In the meantime, the job of moving the management agenda forward has fallen to Sean O'Keefe, OMB's deputy director and the first Cabinet-level deputy to be confirmed by the Senate. No stranger to government, O'Keefe has been a presidential management intern at OMB's National Security Division, a Capitol Hill staffer, comptroller of the Defense Department and Secretary of the Navy.

At O'Keefe's confirmation hearing in February, Senate Governmental Affairs Committee Chairman Fred Thompson, R-Tenn., cited the "endless agency inspector general and General Accounting Office reports that detail the poor state of management today in the executive branch." Complaining that OMB's management responsibilities have been "neglected," Thompson urged O'Keefe to "leverage the power of the purse" to improve performance, address information technology and workforce deficiencies, and demonstrate results across government.
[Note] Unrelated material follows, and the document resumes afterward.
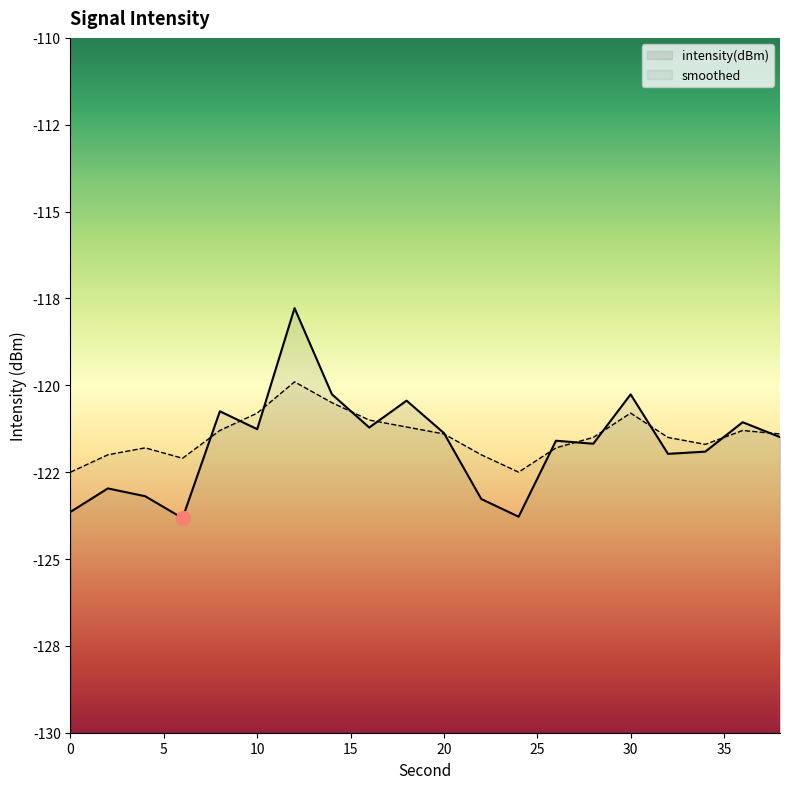

At which category does the chart reach its minimum across all series?

6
O'Keefe attempted to do just that in a March memorandum to agency heads. It's a first step on the management side of the budget to mold the general precepts of the President's blueprint into agency action plans. The memo provides guidance for fiscal 2002 on three key elements of reform:

  • Making greater use of performance-based contracts.
  • Expanding online procurement.
  • Expanding A-76 competitions and more accurate FAIR Act inventories.
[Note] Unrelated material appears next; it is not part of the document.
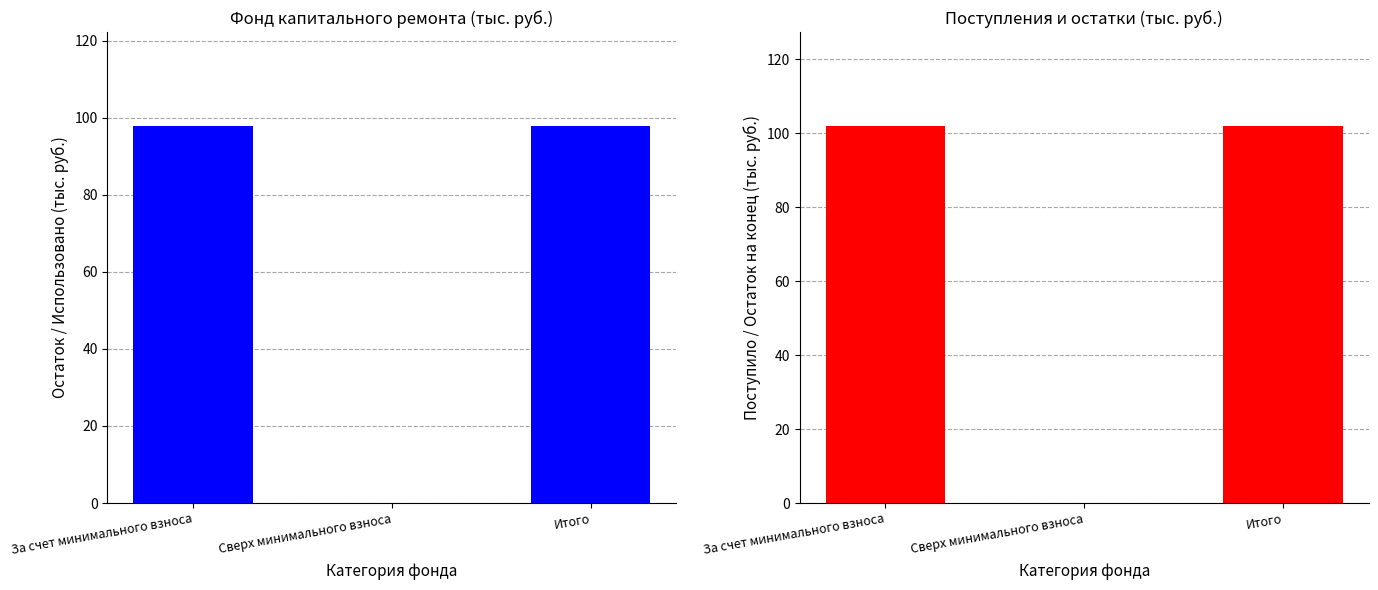

At which category is the sum across all series the highest?

За счет минимального взноса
Each of these goals was a priority in the President's campaign. Highlighting them now, O'Keefe says, serves two key purposes. It shows the President is going to follow through on his commitments and it reflects a clearly focused management agenda.

The guidance urges agencies to use performance-based techniques on at least 20 percent by dollar value of their services contracts exceeding $25,000 in fiscal 2002. Contracts can be counted as performance-based even if only 80 percent of the funding complies with performance-based service contracting criteria. That means only four-fifths of the contract needs to be tied to performance standards or quality assurance plans. This kind of leeway makes a lot of sense, given the difficulties agencies encounter in forecasting outcomes for those portions of contracts addressing unanticipated needs or on-call services.
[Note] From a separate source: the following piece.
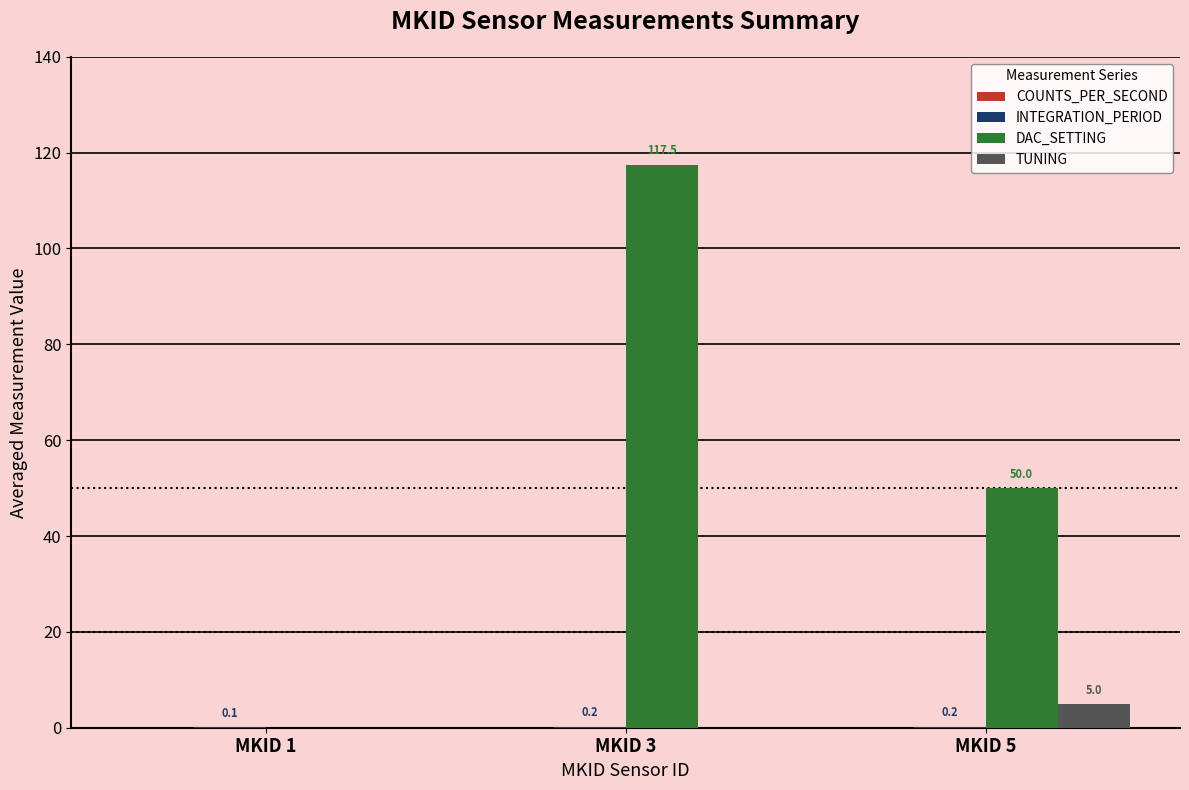

What is the highest value of the DAC_SETTING series?

117.5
The memo directs agencies to post virtually all synopses and solicitation materials for acquisitions exceeding $25,000 on the General Services Administration's www.FedBizOpps.gov Web site. This effort marks a clear continuation of the previous administration's initiative to improve access and to bring government transactions in line with the private sector. The guidance also says agencies should conduct competitions for at least 5 percent of the full-time positions listed on their Federal Activities Inventory Reform Act inventories in fiscal 2002. Agency plans must include not only number of positions by function and location, but also, for the first time, costs for training and contractor assistance. This effort marks the first step in carrying out a presidential commitment to opening at least half of all federal positions on agency FAIR Act lists to competition.

While 5 percent seems small, this new approach is much more demanding. In the past, agencies may have identified certain government activities as commercial in nature, but in order to retain core competencies, declined to make them eligible for competition. These loopholes are not allowed under the Bush guidelines.

The new administration's approach to these management initiatives is incremental. "In each case, you need to start with the fundamental question, what do you want the outcome to be?" O'Keefe says.

The President's first-year management agenda has generated little fanfare, but O'Keefe expects agencies to develop their own ways of accomplishing the goals he has set out for them. O'Keefe expects agencies will spend the next few months "breathing life into the blueprint.

Also, the President's approach has a real element of practicality. With only a minimum number of senior management appointees in place, it makes sense to give agencies time to develop the agenda in order to have a solid foundation in place to meet next year's goals.